◆ WHAT YOU HAVE TO DO
Go over the data and keep only the lines that include "потому".
══ INPUT MATERIAL
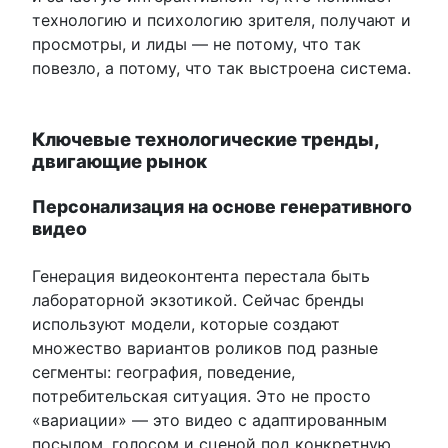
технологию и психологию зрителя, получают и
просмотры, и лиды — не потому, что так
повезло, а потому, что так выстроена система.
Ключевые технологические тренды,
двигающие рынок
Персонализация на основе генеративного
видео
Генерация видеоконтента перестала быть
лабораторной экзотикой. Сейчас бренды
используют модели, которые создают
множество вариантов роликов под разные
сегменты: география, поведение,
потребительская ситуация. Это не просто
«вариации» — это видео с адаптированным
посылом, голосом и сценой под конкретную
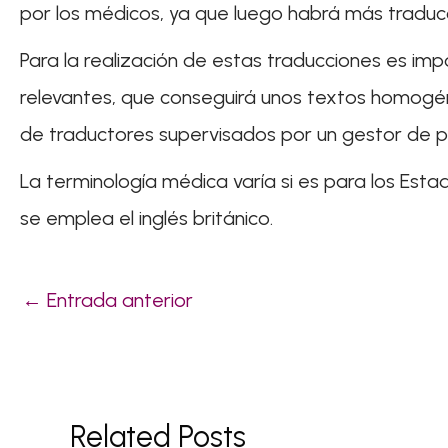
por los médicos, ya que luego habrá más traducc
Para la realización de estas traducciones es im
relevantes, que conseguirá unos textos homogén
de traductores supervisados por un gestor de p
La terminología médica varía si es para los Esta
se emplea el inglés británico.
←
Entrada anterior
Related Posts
════
◆ ANSWER TO THIS TASK
просмотры, и лиды — не потому, что так
повезло, а потому, что так выстроена система.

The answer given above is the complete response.